Study background and disease overview

• Friedreich's Ataxia (FA) is a rare, progressive disease caused by genetic defects lowering frataxin (FXN) levels, affecting about 20,000 patients globally, with significant unmet medical need.

• Lower FXN levels are linked to earlier onset, faster progression, and shorter time to loss of ambulation in FA.

• Nomlabofusp is designed to deliver additional frataxin to mitochondria, aiming to address the underlying FXN deficiency.

Study design and objectives

• Ongoing long-term open-label study evaluates daily subcutaneous nomlabofusp in FA patients, with both 25 mg and 50 mg doses assessed over up to one year.

• Study includes adults, adolescents, and plans to enroll children aged 2–11, with about 50% non-ambulatory at baseline.

• Protocol amended to include new titration regimen and pre-treatment with antihistamines to mitigate hypersensitivity.

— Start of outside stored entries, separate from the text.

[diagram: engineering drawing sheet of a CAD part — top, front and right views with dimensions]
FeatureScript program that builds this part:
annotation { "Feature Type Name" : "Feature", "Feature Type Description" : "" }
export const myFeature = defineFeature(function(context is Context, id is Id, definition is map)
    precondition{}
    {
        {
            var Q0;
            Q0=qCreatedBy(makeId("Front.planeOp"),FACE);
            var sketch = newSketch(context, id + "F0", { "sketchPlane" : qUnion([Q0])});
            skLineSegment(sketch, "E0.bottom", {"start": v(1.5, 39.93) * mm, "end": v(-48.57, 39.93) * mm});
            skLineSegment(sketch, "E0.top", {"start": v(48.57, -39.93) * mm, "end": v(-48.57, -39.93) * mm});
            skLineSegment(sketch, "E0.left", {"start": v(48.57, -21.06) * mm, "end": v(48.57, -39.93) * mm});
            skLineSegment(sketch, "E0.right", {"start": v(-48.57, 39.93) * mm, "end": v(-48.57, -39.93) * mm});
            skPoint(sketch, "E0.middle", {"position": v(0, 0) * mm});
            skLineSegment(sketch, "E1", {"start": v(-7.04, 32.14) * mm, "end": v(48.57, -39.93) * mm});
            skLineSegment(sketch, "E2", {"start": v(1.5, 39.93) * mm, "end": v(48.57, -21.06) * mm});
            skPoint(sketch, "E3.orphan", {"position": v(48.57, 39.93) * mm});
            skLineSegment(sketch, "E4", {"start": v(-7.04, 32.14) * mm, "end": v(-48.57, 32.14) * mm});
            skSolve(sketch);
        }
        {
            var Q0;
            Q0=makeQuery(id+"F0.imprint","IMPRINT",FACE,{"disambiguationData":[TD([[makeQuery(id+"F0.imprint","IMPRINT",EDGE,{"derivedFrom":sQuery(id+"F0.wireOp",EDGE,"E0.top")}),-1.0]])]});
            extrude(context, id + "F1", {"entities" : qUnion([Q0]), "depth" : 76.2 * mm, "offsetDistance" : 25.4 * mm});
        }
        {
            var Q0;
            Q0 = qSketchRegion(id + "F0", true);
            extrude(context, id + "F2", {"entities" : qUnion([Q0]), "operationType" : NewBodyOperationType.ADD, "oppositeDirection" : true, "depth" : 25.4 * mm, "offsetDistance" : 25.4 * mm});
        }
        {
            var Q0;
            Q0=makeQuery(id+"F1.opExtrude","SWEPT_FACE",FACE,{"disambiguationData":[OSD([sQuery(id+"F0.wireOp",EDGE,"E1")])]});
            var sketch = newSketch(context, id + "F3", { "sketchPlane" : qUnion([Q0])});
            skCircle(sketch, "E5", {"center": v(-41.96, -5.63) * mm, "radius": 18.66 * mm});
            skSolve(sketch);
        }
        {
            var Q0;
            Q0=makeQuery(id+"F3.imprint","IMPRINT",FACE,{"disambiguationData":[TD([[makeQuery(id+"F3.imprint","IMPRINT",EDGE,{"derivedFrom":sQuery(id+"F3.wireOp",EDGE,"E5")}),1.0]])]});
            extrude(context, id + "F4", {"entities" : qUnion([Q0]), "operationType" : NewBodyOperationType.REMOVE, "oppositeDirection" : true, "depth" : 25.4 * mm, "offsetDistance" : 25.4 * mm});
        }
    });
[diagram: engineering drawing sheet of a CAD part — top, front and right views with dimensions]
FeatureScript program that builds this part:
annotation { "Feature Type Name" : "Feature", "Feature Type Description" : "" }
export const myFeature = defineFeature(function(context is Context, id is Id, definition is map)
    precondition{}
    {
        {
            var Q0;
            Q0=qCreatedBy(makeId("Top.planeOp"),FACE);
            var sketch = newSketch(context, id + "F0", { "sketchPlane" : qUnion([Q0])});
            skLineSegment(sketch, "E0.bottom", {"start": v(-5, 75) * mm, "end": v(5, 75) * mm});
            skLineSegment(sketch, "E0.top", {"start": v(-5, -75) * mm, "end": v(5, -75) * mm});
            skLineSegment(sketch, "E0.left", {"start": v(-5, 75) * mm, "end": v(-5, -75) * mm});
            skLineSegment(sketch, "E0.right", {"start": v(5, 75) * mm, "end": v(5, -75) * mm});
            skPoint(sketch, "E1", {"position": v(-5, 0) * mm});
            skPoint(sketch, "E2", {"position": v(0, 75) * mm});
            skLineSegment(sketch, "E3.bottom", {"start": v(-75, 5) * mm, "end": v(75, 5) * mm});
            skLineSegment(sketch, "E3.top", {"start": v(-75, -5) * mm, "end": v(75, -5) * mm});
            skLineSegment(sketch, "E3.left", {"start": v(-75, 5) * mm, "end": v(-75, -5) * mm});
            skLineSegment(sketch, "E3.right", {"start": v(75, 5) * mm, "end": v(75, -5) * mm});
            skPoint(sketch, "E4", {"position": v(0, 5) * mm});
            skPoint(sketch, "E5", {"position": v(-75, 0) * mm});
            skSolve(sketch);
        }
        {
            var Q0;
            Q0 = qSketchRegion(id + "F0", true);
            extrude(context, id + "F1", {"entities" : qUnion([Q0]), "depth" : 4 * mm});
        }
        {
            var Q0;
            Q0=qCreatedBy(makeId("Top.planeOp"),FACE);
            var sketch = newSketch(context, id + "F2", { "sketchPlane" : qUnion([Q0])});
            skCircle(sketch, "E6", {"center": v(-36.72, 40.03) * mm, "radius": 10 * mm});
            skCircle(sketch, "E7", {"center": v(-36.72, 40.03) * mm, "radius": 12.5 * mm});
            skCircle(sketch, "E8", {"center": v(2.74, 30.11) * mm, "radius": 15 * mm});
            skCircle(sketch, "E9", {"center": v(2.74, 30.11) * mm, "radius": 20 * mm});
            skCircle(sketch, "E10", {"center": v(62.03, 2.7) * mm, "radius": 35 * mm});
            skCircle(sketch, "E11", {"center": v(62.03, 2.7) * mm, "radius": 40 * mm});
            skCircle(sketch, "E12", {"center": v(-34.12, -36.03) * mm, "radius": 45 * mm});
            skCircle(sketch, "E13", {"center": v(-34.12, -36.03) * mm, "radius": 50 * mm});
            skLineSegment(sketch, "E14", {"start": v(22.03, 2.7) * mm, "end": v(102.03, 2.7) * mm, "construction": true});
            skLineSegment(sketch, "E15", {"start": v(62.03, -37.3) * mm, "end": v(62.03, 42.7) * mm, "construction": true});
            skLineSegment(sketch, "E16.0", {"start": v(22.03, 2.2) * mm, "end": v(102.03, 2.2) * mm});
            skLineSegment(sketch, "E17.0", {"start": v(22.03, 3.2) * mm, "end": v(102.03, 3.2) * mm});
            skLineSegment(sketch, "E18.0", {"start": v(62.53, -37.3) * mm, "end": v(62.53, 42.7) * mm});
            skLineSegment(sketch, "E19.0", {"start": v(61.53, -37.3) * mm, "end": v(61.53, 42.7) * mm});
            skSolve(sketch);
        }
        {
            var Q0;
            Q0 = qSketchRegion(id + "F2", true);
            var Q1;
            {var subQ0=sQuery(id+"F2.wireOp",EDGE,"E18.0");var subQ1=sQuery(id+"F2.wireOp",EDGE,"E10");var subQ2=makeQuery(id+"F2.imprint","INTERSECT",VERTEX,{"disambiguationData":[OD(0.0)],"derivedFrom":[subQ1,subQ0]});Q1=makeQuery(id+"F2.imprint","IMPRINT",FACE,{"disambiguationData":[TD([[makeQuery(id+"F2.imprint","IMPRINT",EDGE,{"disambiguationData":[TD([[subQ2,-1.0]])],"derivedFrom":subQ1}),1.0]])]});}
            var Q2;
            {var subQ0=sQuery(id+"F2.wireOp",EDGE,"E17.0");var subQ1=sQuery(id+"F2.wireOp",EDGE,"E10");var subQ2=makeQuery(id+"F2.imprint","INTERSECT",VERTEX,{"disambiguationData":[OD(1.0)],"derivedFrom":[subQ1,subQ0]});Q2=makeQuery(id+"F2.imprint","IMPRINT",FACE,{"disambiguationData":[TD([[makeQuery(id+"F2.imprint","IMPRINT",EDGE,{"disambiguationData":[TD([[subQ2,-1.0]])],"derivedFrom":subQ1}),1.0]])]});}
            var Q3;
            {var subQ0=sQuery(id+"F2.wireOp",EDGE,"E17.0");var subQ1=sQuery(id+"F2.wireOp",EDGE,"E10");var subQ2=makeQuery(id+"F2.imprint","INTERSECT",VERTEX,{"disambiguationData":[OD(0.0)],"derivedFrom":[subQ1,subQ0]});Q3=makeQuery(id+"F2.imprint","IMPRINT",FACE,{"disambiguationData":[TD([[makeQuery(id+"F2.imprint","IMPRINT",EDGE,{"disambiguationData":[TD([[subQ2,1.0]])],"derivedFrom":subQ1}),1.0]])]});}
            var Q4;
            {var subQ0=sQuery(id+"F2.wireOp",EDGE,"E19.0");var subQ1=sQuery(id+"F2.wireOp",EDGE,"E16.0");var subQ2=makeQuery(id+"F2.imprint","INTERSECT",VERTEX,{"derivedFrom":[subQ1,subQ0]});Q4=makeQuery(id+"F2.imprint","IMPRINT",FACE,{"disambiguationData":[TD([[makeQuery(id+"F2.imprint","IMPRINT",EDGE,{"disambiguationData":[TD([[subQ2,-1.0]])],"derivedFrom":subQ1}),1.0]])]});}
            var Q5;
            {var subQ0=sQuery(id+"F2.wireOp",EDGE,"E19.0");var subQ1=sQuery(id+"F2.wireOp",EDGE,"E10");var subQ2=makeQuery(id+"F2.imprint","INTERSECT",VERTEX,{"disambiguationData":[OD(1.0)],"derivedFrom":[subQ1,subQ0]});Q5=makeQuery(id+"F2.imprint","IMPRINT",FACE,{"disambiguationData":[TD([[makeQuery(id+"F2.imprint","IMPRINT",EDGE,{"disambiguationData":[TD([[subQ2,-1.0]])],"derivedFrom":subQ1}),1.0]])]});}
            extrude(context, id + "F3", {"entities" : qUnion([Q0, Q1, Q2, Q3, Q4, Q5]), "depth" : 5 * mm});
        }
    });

• Study aims to assess safety, tolerability, pharmacokinetics, frataxin level increases, and clinical outcomes compared to a reference population from the FACOMS Natural History Study.

• Global Phase III double-blind, placebo-controlled study is planned, enrolling 100-150 ambulatory patients aged 2-40 years.

Efficacy and biomarker results

• 100% of participants with 6 months of treatment achieved skin FXN levels over 50% of healthy volunteer median, similar to asymptomatic carriers.

• Median skin FXN levels increased from 2.70 pg/μg at baseline to 13.44 pg/μg at 6 months, approaching healthy volunteer levels (16.34 pg/μg).

• Median mFARS score improved by 2.25 points at one year, while the FACOMS reference population worsened by one point.

• Consistent improvements observed in FARS-ADL, Nine-Hole Peg Test, and MFIS, all outperforming the FACOMS reference group.

• Clinical benefit observed even in advanced-stage, wheelchair-bound patients, suggesting potential for disease modification.